Problem 4: Bitwise Operations

Given A = 0xCA and B = 0xF0, compute:

  1. A & B
  2. A | B
  3. A ^ B
  4. ~A (8-bit)
Click to reveal solution
A = 0xCA = 1100 1010
B = 0xF0 = 1111 0000

1. A & B:
   1100 1010
 & 1111 0000
 -----------
   1100 0000 = 0xC0

2. A | B:
   1100 1010
 | 1111 0000
 -----------
   1111 1010 = 0xFA

3. A ^ B:
   1100 1010
 ^ 1111 0000
 -----------
   0011 1010 = 0x3A

4. ~A:
   ~1100 1010
 = 0011 0101 = 0x35

Problem 5: String-to-Integer Algorithm

Trace the left-to-right algorithm to convert "B2" from hex to decimal.

Click to reveal solution
String: "B2", base = 16

Step 1: value = 0
Step 2: c = 'B', digit = 11
        value = 0 * 16 + 11 = 11
Step 3: c = '2', digit = 2
        value = 11 * 16 + 2 = 178

Result: 0xB2 = 178

Verify: 11 * 16 + 2 = 176 + 2 = 178 ✓

Problem 6: Width Mask

What is the mask for width 6? Apply it to the value 0xFF.

Click to reveal solution
mask = (1 << 6) - 1
     = 64 - 1
     = 63
     = 0x3F
     = 0011 1111

Apply to 0xFF:
  1111 1111  (0xFF)
& 0011 1111  (mask)
-----------
  0011 1111  (0x3F = 63)

The mask keeps only the lower 6 bits.

Summary

  1. Positional notation represents values using digits weighted by powers of the base.
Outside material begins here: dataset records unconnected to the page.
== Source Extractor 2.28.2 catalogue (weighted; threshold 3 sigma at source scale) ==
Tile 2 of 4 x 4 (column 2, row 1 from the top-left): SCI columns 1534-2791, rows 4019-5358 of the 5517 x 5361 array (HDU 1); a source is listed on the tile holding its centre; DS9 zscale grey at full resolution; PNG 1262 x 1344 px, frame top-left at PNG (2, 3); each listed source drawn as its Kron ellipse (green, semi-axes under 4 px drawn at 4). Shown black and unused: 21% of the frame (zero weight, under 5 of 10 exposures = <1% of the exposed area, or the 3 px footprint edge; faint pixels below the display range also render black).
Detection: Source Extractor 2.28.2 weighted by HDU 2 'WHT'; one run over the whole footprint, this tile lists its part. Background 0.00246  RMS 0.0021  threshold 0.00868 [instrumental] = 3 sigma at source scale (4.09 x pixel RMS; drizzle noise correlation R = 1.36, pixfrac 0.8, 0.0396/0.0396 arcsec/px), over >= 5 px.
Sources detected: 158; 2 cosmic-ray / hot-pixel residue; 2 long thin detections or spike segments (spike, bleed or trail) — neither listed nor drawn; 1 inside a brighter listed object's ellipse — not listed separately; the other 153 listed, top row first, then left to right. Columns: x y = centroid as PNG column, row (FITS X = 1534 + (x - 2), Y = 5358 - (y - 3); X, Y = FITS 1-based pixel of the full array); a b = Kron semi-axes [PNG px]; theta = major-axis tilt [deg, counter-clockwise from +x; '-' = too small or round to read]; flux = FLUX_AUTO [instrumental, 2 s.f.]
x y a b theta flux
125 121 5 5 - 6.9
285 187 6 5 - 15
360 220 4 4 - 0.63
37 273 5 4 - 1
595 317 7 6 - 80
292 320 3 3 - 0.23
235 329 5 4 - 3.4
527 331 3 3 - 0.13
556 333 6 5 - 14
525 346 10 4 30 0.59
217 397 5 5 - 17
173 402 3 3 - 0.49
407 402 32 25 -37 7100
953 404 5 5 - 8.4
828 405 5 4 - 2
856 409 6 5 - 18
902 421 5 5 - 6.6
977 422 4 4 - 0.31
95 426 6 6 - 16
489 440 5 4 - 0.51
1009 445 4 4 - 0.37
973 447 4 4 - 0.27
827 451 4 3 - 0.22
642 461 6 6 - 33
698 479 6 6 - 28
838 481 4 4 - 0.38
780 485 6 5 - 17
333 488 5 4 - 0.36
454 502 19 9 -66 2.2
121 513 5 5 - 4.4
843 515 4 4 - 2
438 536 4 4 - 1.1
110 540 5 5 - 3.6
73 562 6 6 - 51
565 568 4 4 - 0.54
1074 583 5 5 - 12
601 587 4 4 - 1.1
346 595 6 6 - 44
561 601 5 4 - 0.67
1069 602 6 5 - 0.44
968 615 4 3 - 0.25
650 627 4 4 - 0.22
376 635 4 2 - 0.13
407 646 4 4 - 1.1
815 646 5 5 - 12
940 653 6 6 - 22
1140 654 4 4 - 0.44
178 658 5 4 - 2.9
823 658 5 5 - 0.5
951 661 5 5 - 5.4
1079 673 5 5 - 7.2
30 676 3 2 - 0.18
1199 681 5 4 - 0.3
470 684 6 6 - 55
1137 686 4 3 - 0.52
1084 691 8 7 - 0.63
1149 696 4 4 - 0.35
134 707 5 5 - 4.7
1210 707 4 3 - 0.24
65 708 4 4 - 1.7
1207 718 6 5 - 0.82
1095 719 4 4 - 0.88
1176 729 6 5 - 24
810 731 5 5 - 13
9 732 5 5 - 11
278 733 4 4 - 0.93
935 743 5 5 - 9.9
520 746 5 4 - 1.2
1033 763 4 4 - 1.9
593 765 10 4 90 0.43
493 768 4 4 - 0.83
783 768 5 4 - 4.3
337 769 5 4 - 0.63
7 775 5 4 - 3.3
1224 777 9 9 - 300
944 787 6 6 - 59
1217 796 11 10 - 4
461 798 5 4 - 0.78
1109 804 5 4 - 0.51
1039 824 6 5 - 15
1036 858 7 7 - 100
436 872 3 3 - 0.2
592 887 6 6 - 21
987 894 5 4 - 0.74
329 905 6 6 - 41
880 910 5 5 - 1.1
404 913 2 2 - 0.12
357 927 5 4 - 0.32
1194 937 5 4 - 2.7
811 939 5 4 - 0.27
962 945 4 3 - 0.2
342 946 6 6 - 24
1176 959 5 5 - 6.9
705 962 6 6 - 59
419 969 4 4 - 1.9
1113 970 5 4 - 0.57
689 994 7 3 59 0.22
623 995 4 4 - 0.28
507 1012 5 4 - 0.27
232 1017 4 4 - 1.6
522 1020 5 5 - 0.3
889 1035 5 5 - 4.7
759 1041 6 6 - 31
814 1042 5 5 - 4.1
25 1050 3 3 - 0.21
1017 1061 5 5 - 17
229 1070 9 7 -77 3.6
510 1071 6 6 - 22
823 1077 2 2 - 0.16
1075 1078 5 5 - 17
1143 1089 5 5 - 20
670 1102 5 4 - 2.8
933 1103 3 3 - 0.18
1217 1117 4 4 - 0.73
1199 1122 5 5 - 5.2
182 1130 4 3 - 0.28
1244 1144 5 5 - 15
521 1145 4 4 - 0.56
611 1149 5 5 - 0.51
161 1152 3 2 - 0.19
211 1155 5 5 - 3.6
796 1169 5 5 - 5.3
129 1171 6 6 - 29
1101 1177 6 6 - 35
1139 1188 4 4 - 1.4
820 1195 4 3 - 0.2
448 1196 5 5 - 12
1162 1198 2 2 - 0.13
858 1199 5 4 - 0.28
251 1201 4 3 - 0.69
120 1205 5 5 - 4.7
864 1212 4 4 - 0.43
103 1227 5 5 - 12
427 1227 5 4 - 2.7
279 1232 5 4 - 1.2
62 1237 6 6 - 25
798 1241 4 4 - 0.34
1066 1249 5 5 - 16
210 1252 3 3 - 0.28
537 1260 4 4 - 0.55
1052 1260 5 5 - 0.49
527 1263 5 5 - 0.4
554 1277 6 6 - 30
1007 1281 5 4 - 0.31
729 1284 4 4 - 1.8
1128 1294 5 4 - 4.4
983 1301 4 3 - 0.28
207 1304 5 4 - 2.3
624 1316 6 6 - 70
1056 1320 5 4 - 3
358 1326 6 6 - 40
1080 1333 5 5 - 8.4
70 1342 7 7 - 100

This generalizes from familiar decimal to binary, octal, hex, and any base.

  2. Binary (base 2) is the native language of digital hardware. Each bit represents a power of 2, and 32-bit registers can hold values from 0 to \(2^{32} - 1\) (unsigned).

  3. Hexadecimal (base 16) provides a compact way to write binary, with each hex digit mapping to exactly 4 bits.

  4. Two's complement is the standard for signed integers: negate by inverting all bits and adding 1. It gives a single zero, simple addition hardware, and a range of \(-2^{n-1}\) to \(2^{n-1} - 1\).

  5. Bitwise operations (NOT, AND, OR, XOR) manipulate individual bits and are used for masking, setting, clearing, and toggling bits.

  6. Shift operations (LSL, LSR, ASR) move bits left or right, effectively multiplying or dividing by powers of 2. ASR preserves the sign for signed values.

  7. Conversion algorithms use left-to-right accumulation (string-to-integer) and division/modulo (integer-to-string) to convert between representations.

  8. Bit width and masking allow working with specific bit ranges using the formula \(mask = (1 << w) - 1\), with sign extension needed for signed interpretation of narrow values.